=== Text excerpt ===
— Begin —
Hmm, not sure of the definition of "nightmare" in this case, but that basic programming challenge was solved a LONG time ago in a VERY reliable manner. Its on display every time a modern airliner does an auto-land in marginal weather.

All commercial airliners certified to land in the worst conditions (virtually everything flying today in the western world) have triple-redundant autopilot computers, which operate in master/slave mode during an auto-land sequence. The "fly-by-wire" planes (several Airbus and the new Boeing 787) actually have quad-reduntant autopilots. Trust me, they're pretty damn reliable!


----------



## veryoldschool (Dec 10, 2006)

DallasFlier said:


> All commercial airliners certified to land in the worst conditions (virtually everything flying today in the western world) have triple-redundant autopilot computers, which operate in master/slave mode during an auto-land sequence. The "fly-by-wire" planes (several Airbus and the new Boeing 787) actually have quad-reduntant autopilots. Trust me, they're pretty damn reliable!


"And based on a lot better chips than these receivers too"


----------



## dsw2112 (Jun 13, 2009)

DallasFlier said:


> Hmm, not sure of the definition of "nightmare" in this case, but that basic programming challenge was solved a LONG time ago in a VERY reliable manner. Its on display every time a modern airliner does an auto-land in marginal weather.
— End —
=== Entries provided ===
— Begin —
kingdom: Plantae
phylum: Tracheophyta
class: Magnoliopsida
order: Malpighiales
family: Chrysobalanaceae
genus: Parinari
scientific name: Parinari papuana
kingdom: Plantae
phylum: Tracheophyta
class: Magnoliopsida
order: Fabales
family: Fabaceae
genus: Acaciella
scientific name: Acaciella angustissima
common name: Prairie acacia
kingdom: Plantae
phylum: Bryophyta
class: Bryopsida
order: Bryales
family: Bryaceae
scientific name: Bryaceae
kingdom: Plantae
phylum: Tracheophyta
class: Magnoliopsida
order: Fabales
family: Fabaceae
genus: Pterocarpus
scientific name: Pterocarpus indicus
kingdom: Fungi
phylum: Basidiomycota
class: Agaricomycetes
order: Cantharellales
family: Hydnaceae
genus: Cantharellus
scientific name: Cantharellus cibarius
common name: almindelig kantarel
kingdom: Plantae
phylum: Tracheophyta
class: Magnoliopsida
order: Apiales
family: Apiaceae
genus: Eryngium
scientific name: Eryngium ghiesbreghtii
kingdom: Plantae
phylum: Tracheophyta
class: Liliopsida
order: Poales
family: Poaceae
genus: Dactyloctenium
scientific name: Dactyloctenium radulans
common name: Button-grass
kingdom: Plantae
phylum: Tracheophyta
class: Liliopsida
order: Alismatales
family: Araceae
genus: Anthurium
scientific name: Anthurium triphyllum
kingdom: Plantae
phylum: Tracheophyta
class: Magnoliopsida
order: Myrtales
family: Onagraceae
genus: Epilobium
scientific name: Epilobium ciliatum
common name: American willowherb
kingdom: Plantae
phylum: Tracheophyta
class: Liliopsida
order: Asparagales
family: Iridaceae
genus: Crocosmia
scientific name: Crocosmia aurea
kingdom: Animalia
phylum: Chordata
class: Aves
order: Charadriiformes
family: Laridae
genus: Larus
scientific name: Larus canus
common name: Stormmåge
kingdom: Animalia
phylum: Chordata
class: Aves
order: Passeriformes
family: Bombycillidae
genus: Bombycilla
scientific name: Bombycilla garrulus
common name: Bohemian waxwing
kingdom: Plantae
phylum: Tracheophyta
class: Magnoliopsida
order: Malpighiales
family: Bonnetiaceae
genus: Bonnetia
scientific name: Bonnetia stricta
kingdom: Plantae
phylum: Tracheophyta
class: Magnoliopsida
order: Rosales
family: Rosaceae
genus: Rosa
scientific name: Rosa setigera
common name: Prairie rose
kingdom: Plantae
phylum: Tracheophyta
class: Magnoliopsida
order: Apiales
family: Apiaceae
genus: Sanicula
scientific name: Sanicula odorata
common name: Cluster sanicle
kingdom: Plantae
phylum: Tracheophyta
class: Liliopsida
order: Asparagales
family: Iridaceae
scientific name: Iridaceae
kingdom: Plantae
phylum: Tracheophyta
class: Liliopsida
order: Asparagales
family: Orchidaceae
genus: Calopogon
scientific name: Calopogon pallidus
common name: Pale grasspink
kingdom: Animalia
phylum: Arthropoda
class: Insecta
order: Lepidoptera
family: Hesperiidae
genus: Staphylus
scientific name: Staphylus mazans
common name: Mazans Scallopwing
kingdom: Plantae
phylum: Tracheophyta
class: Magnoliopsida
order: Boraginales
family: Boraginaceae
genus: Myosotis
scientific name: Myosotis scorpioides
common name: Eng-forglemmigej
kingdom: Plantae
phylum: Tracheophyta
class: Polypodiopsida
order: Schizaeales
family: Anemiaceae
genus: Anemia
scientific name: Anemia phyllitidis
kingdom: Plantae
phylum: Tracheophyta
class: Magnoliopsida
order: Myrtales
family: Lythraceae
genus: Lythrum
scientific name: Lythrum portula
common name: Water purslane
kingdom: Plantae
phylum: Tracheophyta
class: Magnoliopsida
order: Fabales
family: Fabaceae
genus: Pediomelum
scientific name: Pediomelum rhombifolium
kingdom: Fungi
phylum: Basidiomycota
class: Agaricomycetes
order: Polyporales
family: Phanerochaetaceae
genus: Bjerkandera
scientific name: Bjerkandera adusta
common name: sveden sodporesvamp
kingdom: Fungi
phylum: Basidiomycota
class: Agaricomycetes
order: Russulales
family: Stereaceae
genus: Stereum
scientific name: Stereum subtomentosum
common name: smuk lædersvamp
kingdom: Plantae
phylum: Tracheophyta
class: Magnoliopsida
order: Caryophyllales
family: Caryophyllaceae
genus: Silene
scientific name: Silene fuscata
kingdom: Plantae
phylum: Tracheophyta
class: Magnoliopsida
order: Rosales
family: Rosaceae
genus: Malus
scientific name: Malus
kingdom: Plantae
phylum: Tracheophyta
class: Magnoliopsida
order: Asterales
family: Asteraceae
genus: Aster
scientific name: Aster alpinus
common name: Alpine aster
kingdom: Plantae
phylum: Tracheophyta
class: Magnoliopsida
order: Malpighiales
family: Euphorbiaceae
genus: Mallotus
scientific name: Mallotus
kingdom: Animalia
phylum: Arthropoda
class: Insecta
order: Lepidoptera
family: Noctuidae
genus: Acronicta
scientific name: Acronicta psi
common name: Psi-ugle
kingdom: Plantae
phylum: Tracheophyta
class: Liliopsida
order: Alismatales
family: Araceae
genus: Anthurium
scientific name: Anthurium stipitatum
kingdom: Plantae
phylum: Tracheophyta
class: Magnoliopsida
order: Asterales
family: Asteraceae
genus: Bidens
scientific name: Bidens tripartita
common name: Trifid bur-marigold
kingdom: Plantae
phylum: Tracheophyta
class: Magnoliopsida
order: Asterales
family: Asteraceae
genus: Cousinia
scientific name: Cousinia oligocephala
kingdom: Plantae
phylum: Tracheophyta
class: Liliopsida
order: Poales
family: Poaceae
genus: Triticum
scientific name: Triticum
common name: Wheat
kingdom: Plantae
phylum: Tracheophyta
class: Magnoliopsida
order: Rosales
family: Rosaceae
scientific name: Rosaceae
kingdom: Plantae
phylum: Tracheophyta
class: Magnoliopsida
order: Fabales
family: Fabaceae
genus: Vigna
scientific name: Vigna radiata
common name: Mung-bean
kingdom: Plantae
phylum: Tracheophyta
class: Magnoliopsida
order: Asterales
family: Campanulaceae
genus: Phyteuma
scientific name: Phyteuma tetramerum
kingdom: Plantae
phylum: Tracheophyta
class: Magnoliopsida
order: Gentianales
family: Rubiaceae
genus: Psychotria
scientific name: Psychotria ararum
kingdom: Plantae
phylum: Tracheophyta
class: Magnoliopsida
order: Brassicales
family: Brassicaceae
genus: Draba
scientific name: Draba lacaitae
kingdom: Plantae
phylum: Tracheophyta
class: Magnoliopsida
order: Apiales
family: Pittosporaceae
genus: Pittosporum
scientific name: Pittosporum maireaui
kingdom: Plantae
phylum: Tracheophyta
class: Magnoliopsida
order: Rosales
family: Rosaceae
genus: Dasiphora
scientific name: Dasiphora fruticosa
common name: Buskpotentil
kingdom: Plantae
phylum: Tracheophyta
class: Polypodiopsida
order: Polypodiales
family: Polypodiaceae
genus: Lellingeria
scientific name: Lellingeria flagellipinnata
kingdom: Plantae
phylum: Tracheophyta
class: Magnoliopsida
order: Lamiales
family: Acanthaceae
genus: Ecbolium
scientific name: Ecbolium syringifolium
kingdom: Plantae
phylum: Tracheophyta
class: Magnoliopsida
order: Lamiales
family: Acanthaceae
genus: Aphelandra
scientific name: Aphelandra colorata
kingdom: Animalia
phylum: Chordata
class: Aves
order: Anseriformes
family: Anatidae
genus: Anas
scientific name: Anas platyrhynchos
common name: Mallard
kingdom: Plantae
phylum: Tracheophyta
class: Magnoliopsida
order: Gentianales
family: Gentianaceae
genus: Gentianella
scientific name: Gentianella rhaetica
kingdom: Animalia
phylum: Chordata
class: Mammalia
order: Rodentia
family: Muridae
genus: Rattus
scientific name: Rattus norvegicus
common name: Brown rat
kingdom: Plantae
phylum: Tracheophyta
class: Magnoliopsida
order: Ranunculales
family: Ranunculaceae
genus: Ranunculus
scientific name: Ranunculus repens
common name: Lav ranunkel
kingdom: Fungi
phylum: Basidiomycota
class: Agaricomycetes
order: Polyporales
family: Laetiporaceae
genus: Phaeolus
— End —
=== Written tasks ===
**1)** List every username that appears in the forum thread on airliner autopilots.
**2)** Write what comes next in the forum thread on airliner autopilots, starting after its final line.
The data come from a source unrelated to the forum thread on airliner autopilots.

=== Answers to the problems ===
**1)** DallasFlier, veryoldschool, dsw2112

**2)**
> 
> All commercial airliners certified to land in the worst conditions (virtually everything flying today in the western world) have triple-redundant autopilot computers, which operate in master/slave mode during an auto-land sequence. The "fly-by-wire" planes (several Airbus and the new Boeing 787) actually have quad-reduntant autopilots. Trust me, they're pretty damn reliable!


I've actually worked on such systems in the Navy, and know them very well. The ones for carrier based landing didn't work nearly as well :lol: But given the discussion and the hardware at hand, I can't think of a way that analogy even remotely fits here...



veryoldschool said:


> "And based on a lot better chips than these receivers too"


We'd need a book to list the differences between the two :lol:


----------



## melduforx (Mar 23, 2006)

I wrote this a while back. This is a way to keep track of recordings and spread them out across all of your DVRs (or make them record on a single DVR if you want). It is immune to networking issues, because the worst that will happen is you will get multiple copies of the show recorded if a DVR has some network problem...

I've used this solution for something similar (I manage coders for a living) and it works great.

http://www.dbstalk.com/showthread.php?p=2814296#post2814296



melduforx said:


> LOL. That made my day.
> 
> But the _cloud_ can solve everything.
> 
> ...


----------



## DarkLogix (Oct 21, 2011)

What looks to be the best way is not use master/slave DVR(and/or) receivers but a new device that would connect to ether Deca or to your router and would serve to offload the task of recorder selection

apply 3 priorities
1(top) record even if its the last available tuner on the last DVR
2 Record but only if its not the last tuner on the DVR (ie so to avoid interrupting someone who's sitting there)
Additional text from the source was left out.